● **WORK TO COMPLETE**
Please print, unchanged, the part of the blog comments below that opens with the words containing "I am keeping" and closes with "be so wrong.".
[[ READING TEXT open ]]
My cousin (my dad's brother's only daughter) is going through incredible life changes because of Landmark. My uncle did the weekend-long program a month ago and has been telling us great things about it ever since. Once, when we were talking on the phone, I even checked your blog entries about Landmark from last year.

This book seems to be really interesting, I'll try to read it when I have more time (i.e. when I finish the dissertation someday :)


Thanks for the book recommendations. Will check them out.

It sounds like we had similar upbringings. I embraced mine til I was 18, then completely lost it for several years.

I am keeping my child's surroundings urban and diverse for her sake as much as mine--was lost in a community near my mom's way out in the far burbs, not gated because it was so far out that it gating would be surpufluous. I got nauseated at the idealistic way it was landscaped like a small town from a few decades ago, which may be a visual improvement over suburbia's more stereotypical boxiness, but something about it felt like a pretty screen covering discontent and desperation that I grew up with.

Maybe that was my stuff, poor white and privileged me. But I can't see myself creating that kind of fantasy for my brown skinned child, who is very much of an individual and a force with whom to contend! Wiping her individuality out with enforced conformity would be so wrong.

And yet, when I see kids covered with piercings (especially the ear frisbees) and tattoos and affecting a sullen persona, I quake. I have a nose piercing and a hidden tattoo myself, so I am hoping that I will either present a moderate persona to imitate or she will rebel by being more conservative than me!
[[ READING TEXT closed ]]
[[ SUPPLIED ENTRIES open ]]
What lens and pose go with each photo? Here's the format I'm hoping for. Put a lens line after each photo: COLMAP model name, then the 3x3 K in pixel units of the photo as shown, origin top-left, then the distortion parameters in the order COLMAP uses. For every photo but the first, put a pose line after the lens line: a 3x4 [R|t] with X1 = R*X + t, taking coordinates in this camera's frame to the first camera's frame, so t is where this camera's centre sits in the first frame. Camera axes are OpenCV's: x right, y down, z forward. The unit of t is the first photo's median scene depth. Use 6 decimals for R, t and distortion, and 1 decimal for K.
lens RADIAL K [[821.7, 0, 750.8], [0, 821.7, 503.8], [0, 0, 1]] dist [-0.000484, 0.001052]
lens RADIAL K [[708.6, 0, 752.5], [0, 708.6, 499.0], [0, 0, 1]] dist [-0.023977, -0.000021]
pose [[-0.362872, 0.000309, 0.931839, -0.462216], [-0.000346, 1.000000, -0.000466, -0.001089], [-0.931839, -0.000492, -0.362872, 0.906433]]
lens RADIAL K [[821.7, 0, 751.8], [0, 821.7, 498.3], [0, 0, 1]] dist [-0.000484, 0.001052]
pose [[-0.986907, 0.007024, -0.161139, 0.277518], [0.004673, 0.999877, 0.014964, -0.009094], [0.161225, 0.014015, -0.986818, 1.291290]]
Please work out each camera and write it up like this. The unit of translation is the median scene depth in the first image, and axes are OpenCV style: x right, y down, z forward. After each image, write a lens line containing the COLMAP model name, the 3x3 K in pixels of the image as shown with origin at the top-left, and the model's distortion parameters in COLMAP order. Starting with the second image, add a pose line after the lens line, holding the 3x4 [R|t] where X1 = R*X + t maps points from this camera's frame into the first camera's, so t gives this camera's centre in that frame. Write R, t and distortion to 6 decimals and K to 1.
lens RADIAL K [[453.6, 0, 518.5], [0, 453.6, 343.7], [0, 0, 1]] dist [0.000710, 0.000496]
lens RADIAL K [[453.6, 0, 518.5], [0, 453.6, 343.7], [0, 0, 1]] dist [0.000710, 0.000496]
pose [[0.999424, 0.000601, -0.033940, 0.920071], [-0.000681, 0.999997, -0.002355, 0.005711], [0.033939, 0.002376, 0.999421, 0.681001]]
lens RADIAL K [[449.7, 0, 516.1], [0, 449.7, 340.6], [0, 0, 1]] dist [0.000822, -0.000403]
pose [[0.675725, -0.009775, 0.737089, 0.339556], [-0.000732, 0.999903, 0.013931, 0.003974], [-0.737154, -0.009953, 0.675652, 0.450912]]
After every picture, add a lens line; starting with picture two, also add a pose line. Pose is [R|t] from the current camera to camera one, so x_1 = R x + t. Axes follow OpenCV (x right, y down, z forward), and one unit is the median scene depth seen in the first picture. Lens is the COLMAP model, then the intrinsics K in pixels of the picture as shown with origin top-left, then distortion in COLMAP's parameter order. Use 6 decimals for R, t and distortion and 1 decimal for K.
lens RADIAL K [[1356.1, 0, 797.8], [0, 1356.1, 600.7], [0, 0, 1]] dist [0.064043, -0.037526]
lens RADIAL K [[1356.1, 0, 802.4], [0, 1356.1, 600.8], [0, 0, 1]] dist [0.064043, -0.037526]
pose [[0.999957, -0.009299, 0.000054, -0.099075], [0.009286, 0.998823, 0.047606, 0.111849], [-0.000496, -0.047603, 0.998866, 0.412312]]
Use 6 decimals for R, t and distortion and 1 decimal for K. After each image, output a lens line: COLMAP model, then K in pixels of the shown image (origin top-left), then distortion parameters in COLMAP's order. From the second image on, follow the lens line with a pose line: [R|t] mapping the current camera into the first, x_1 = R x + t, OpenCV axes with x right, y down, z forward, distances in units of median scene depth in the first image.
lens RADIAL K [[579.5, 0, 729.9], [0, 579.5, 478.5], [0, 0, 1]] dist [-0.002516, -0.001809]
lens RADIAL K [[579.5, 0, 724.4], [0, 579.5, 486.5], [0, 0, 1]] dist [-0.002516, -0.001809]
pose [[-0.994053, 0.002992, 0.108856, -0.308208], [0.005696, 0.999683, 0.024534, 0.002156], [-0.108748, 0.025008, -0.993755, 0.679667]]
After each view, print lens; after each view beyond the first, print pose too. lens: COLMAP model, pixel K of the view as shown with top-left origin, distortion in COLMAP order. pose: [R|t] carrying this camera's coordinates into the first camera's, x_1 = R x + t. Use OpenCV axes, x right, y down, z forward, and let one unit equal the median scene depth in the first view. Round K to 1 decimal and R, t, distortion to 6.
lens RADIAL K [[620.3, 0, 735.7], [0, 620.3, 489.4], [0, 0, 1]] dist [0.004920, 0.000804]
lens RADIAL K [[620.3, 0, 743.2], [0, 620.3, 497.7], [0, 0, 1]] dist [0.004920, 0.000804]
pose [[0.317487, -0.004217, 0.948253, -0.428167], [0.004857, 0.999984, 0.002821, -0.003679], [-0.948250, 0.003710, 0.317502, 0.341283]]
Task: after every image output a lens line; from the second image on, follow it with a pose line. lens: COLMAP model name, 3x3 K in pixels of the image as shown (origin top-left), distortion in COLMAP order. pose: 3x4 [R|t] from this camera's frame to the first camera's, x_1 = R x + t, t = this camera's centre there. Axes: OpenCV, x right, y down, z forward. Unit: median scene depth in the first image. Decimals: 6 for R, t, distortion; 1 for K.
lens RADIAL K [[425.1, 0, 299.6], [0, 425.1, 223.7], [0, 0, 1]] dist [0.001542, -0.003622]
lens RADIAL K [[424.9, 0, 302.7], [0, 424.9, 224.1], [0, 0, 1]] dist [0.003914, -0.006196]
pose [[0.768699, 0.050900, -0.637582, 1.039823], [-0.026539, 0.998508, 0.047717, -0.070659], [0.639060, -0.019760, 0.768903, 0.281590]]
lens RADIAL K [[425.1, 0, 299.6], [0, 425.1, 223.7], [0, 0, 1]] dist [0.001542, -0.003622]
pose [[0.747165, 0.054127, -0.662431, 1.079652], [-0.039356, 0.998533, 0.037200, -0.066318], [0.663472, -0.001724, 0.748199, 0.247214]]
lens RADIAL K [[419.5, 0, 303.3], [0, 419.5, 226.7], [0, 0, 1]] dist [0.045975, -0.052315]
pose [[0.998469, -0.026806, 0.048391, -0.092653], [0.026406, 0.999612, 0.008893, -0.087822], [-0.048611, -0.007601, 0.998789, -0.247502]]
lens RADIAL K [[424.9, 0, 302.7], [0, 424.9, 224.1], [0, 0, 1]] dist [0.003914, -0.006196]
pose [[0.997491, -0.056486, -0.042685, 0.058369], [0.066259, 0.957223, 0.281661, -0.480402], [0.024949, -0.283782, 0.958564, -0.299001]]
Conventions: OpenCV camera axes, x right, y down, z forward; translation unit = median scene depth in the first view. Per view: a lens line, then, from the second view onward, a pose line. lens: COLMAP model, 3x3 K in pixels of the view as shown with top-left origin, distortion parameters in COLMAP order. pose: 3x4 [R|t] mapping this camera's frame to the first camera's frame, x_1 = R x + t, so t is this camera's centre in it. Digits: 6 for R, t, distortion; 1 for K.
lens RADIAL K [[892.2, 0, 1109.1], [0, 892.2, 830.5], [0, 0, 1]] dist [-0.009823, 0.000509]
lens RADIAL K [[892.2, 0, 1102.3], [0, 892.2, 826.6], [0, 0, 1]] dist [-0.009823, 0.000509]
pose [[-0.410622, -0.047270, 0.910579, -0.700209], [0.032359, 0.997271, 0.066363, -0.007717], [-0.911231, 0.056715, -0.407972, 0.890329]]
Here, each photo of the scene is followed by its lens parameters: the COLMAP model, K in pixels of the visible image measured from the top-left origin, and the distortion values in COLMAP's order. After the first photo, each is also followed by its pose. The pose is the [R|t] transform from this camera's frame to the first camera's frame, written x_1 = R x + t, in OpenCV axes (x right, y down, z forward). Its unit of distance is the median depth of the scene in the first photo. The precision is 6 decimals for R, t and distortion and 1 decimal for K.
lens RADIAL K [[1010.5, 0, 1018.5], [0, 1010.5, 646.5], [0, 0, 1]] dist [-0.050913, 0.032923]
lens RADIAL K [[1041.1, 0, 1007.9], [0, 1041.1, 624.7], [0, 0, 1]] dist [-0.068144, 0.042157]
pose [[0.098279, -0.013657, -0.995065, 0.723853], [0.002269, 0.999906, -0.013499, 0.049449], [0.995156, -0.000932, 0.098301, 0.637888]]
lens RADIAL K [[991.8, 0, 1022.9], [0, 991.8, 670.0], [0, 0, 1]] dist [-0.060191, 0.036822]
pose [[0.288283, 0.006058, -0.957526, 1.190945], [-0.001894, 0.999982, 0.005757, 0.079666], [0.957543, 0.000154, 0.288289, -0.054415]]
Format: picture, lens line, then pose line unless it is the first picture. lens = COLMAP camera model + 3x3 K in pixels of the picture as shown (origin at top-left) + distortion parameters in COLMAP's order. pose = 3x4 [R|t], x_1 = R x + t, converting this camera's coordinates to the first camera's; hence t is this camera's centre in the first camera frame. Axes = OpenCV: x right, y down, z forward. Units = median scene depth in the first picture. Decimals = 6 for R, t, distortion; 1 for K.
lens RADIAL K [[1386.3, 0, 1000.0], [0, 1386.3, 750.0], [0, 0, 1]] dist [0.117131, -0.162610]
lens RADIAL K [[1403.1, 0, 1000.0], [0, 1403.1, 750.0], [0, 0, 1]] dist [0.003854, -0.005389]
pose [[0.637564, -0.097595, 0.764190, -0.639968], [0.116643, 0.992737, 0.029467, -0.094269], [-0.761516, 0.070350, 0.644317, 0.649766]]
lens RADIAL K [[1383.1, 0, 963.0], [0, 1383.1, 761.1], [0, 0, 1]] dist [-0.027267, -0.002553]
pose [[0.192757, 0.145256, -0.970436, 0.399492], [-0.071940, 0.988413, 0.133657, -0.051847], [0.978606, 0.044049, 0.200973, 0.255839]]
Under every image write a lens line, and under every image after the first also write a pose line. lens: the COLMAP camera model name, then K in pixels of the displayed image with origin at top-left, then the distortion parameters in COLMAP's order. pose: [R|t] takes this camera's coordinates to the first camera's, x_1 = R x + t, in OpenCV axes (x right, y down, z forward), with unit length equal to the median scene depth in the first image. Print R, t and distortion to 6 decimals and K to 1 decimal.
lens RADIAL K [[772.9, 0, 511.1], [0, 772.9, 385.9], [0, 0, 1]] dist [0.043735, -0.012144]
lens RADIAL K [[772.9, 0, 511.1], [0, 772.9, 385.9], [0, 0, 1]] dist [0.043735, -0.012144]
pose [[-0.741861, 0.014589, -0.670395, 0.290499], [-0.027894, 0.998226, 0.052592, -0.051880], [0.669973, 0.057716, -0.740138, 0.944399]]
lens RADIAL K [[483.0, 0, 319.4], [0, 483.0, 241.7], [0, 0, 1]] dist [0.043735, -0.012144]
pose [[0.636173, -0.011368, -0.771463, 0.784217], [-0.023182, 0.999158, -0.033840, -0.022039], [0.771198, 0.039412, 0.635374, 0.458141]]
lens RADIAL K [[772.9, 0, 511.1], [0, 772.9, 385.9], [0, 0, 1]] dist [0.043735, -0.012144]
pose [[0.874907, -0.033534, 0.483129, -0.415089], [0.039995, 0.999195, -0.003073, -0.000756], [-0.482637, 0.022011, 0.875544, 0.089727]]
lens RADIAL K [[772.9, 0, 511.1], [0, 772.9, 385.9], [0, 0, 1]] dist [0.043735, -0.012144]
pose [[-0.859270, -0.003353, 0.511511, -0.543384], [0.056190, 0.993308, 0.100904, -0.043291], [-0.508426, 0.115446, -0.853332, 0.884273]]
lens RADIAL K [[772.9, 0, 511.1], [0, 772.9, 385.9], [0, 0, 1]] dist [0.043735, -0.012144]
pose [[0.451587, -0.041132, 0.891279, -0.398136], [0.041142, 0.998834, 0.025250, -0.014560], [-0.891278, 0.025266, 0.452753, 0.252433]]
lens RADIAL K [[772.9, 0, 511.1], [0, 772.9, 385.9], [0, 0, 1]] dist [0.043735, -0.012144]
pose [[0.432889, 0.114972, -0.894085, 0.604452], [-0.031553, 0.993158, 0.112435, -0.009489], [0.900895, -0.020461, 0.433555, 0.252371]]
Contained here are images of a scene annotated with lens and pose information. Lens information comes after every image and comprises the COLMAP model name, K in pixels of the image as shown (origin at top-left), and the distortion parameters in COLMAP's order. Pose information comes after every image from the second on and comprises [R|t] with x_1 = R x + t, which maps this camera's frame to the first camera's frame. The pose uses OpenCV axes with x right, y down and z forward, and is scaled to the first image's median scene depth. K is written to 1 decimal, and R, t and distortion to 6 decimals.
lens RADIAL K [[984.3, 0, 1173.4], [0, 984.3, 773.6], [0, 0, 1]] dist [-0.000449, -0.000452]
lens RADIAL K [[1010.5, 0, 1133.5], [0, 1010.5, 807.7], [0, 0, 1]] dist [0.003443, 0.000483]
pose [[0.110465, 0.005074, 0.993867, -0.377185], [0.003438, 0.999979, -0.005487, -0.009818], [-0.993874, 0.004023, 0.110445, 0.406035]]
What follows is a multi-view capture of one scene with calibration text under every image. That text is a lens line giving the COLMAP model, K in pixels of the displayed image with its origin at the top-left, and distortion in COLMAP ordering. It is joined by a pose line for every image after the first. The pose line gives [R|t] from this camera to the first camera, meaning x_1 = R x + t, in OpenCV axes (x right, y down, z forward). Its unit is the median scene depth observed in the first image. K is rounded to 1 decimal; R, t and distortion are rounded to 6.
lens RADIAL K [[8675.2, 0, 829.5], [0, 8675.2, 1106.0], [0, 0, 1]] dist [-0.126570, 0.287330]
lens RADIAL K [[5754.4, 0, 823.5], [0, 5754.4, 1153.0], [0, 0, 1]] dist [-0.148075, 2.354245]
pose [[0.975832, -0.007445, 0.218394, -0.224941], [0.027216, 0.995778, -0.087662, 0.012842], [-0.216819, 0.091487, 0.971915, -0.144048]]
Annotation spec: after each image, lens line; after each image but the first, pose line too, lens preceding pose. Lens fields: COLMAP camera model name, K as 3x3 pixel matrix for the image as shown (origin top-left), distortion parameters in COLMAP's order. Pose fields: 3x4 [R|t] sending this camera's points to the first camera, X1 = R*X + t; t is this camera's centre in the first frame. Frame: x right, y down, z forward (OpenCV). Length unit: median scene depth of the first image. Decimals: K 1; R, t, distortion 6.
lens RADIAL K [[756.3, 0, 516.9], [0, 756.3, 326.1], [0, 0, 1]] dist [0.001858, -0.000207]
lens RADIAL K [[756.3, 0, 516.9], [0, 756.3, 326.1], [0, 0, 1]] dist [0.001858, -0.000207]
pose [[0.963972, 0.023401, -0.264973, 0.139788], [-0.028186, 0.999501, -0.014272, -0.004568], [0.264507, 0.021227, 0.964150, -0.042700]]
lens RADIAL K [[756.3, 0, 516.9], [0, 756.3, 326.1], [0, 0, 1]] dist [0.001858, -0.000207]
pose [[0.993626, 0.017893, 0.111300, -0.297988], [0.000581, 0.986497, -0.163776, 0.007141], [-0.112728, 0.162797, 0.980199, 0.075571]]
[[ SUPPLIED ENTRIES closed ]]
● **SOLUTION BELOW**
I am keeping my child's surroundings urban and diverse for her sake as much as mine--was lost in a community near my mom's way out in the far burbs, not gated because it was so far out that it gating would be surpufluous. I got nauseated at the idealistic way it was landscaped like a small town from a few decades ago, which may be a visual improvement over suburbia's more stereotypical boxiness, but something about it felt like a pretty screen covering discontent and desperation that I grew up with.

Maybe that was my stuff, poor white and privileged me. But I can't see myself creating that kind of fantasy for my brown skinned child, who is very much of an individual and a force with whom to contend! Wiping her individuality out with enforced conformity would be so wrong.